---- PROVIDED MATERIAL

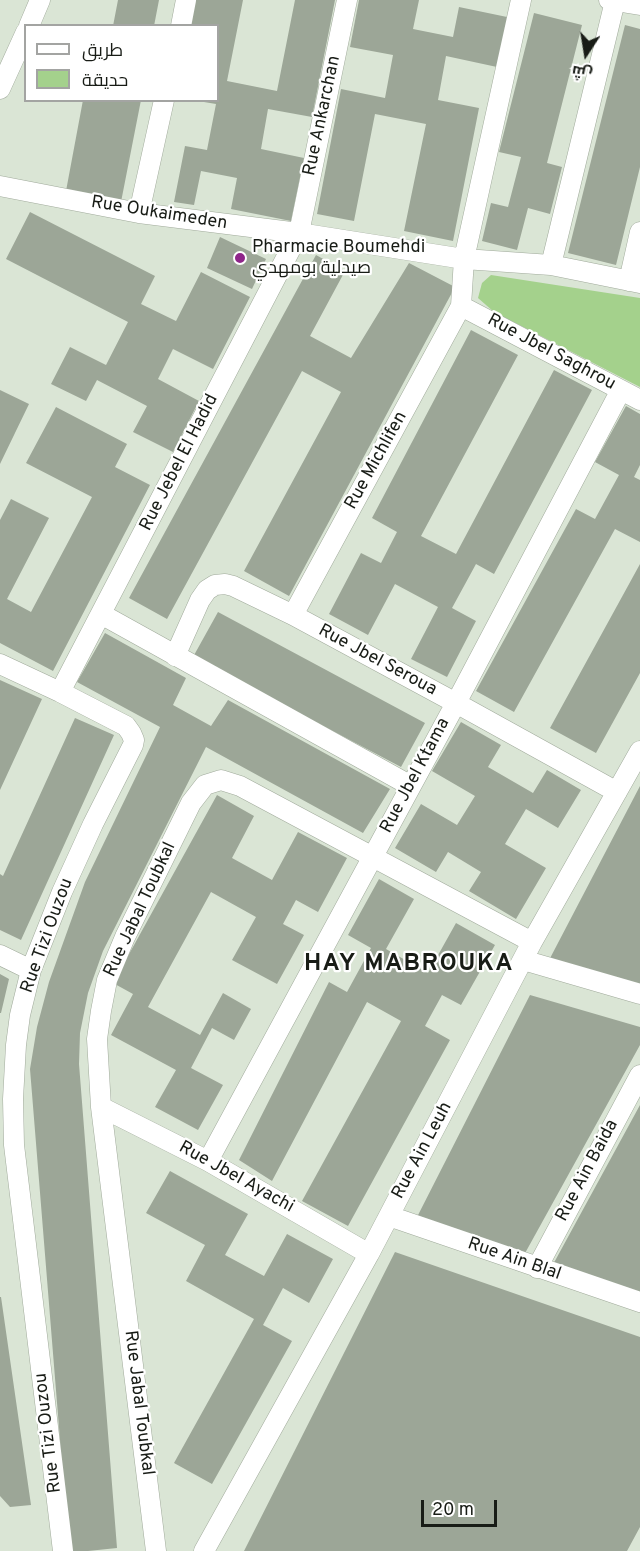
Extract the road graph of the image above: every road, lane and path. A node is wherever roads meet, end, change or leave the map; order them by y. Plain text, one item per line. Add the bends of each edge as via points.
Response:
1 (40, 0) edge
2 (186, 0) edge
3 (347, 0) edge
4 (521, 0) edge
5 (612, 0) edge
6 (640, 5) edge
7 (30, 24) edge
8 (181, 24) edge
9 (24, 36) edge
10 (0, 89) edge
11 (164, 102) edge
12 (0, 186) edge
13 (139, 213) junction
14 (640, 232) edge
15 (299, 233) junction
16 (464, 259) junction
17 (551, 265) junction
18 (635, 282) edge
19 (461, 306) junction
20 (621, 390) junction
21 (640, 400) edge
22 (101, 614) junction
23 (293, 615) junction
24 (175, 656) junction
25 (0, 664) edge
26 (60, 692) junction
27 (456, 703) junction
28 (640, 751) edge
29 (411, 786) junction
30 (617, 792) junction
31 (374, 856) junction
32 (532, 942) junction
33 (0, 955) edge
34 (523, 960) junction
35 (31, 970) junction
36 (640, 994) edge
37 (640, 1075) edge
38 (101, 1107) junction
39 (7, 1145) edge
40 (208, 1161) junction
41 (388, 1216) junction
42 (369, 1254) junction
43 (537, 1268) junction
44 (640, 1302) edge
45 (63, 1551) edge
46 (156, 1551) edge
47 (204, 1551) edge

1 - 7 street
2 - 8 street
3 - 15 street, Rue Ankarchan
4 - 16 street
5 - 6 street
5 - 17 street
9 - 10 street
11 - 13 street
12 - 13 street, Rue Oukaimeden
13 - 15 street, Rue Oukaimeden
14 - 18 street
15 - 16 street, Rue Oukaimeden
15 - 22 street, Rue Jebel El Hadid
16 - 17 street, Rue Oukaimeden
16 - 19 street
17 - 18 street, Rue Oukaimeden
19 - 20 street, Rue Jbel Saghrou
19 - 23 street, Rue Michlifen
20 - 21 street, Rue Jbel Saghrou
20 - 27 street, Rue Jbel Ktama
22 - 24 street
22 - 26 street, Rue Jebel El Hadid
23 - 24 street, Rue Jbel Seroua via 233,586 215,585 200,600
23 - 27 street, Rue Jbel Seroua
24 - 29 street
25 - 26 street, Rue Tizi Ouzou
26 - 35 street, Rue Tizi Ouzou via 126,726 134,740 62,892
27 - 29 street, Rue Jbel Ktama
27 - 30 street, Rue Jbel Seroua
28 - 30 street, Rue Ain Leuh
29 - 31 street, Rue Jbel Ktama
30 - 32 street, Rue Ain Leuh
31 - 32 street, Rue Jabal Toubkal
31 - 38 street, Rue Jabal Toubkal via 240,786 221,780 205,785 191,803 107,980 97,1039
31 - 40 street, Rue Jbel Ktama
32 - 34 street, Rue Ain Leuh
33 - 35 street
34 - 36 street
34 - 41 street, Rue Ain Leuh
35 - 39 street, Rue Tizi Ouzou via 20,1014
37 - 43 street, Rue Ain Baida
38 - 40 street, Rue Jbel Ayachi
38 - 46 street, Rue Jabal Toubkal
39 - 45 street, Rue Tizi Ouzou
40 - 42 street, Rue Jbel Ayachi
41 - 42 street, Rue Ain Leuh
41 - 43 street, Rue Ain Blal
42 - 47 street, Rue Ain Leuh
43 - 44 street, Rue Ain Blal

--------

REQUIRED ACTION: Each entry above should be given again exactly, with its pictures omitted.

WRITTEN ANSWER:
Extract the road graph of the image above: every road, lane and path. A node is wherever roads meet, end, change or leave the map; order them by y. Plain text, one item per line. Add the bends of each edge as via points.
Response:
1 (40, 0) edge
2 (186, 0) edge
3 (347, 0) edge
4 (521, 0) edge
5 (612, 0) edge
6 (640, 5) edge
7 (30, 24) edge
8 (181, 24) edge
9 (24, 36) edge
10 (0, 89) edge
11 (164, 102) edge
12 (0, 186) edge
13 (139, 213) junction
14 (640, 232) edge
15 (299, 233) junction
16 (464, 259) junction
17 (551, 265) junction
18 (635, 282) edge
19 (461, 306) junction
20 (621, 390) junction
21 (640, 400) edge
22 (101, 614) junction
23 (293, 615) junction
24 (175, 656) junction
25 (0, 664) edge
26 (60, 692) junction
27 (456, 703) junction
28 (640, 751) edge
29 (411, 786) junction
30 (617, 792) junction
31 (374, 856) junction
32 (532, 942) junction
33 (0, 955) edge
34 (523, 960) junction
35 (31, 970) junction
36 (640, 994) edge
37 (640, 1075) edge
38 (101, 1107) junction
39 (7, 1145) edge
40 (208, 1161) junction
41 (388, 1216) junction
42 (369, 1254) junction
43 (537, 1268) junction
44 (640, 1302) edge
45 (63, 1551) edge
46 (156, 1551) edge
47 (204, 1551) edge

1 - 7 street
2 - 8 street
3 - 15 street, Rue Ankarchan
4 - 16 street
5 - 6 street
5 - 17 street
9 - 10 street
11 - 13 street
12 - 13 street, Rue Oukaimeden
13 - 15 street, Rue Oukaimeden
14 - 18 street
15 - 16 street, Rue Oukaimeden
15 - 22 street, Rue Jebel El Hadid
16 - 17 street, Rue Oukaimeden
16 - 19 street
17 - 18 street, Rue Oukaimeden
19 - 20 street, Rue Jbel Saghrou
19 - 23 street, Rue Michlifen
20 - 21 street, Rue Jbel Saghrou
20 - 27 street, Rue Jbel Ktama
22 - 24 street
22 - 26 street, Rue Jebel El Hadid
23 - 24 street, Rue Jbel Seroua via 233,586 215,585 200,600
23 - 27 street, Rue Jbel Seroua
24 - 29 street
25 - 26 street, Rue Tizi Ouzou
26 - 35 street, Rue Tizi Ouzou via 126,726 134,740 62,892
27 - 29 street, Rue Jbel Ktama
27 - 30 street, Rue Jbel Seroua
28 - 30 street, Rue Ain Leuh
29 - 31 street, Rue Jbel Ktama
30 - 32 street, Rue Ain Leuh
31 - 32 street, Rue Jabal Toubkal
31 - 38 street, Rue Jabal Toubkal via 240,786 221,780 205,785 191,803 107,980 97,1039
31 - 40 street, Rue Jbel Ktama
32 - 34 street, Rue Ain Leuh
33 - 35 street
34 - 36 street
34 - 41 street, Rue Ain Leuh
35 - 39 street, Rue Tizi Ouzou via 20,1014
37 - 43 street, Rue Ain Baida
38 - 40 street, Rue Jbel Ayachi
38 - 46 street, Rue Jabal Toubkal
39 - 45 street, Rue Tizi Ouzou
40 - 42 street, Rue Jbel Ayachi
41 - 42 street, Rue Ain Leuh
41 - 43 street, Rue Ain Blal
42 - 47 street, Rue Ain Leuh
43 - 44 street, Rue Ain Blal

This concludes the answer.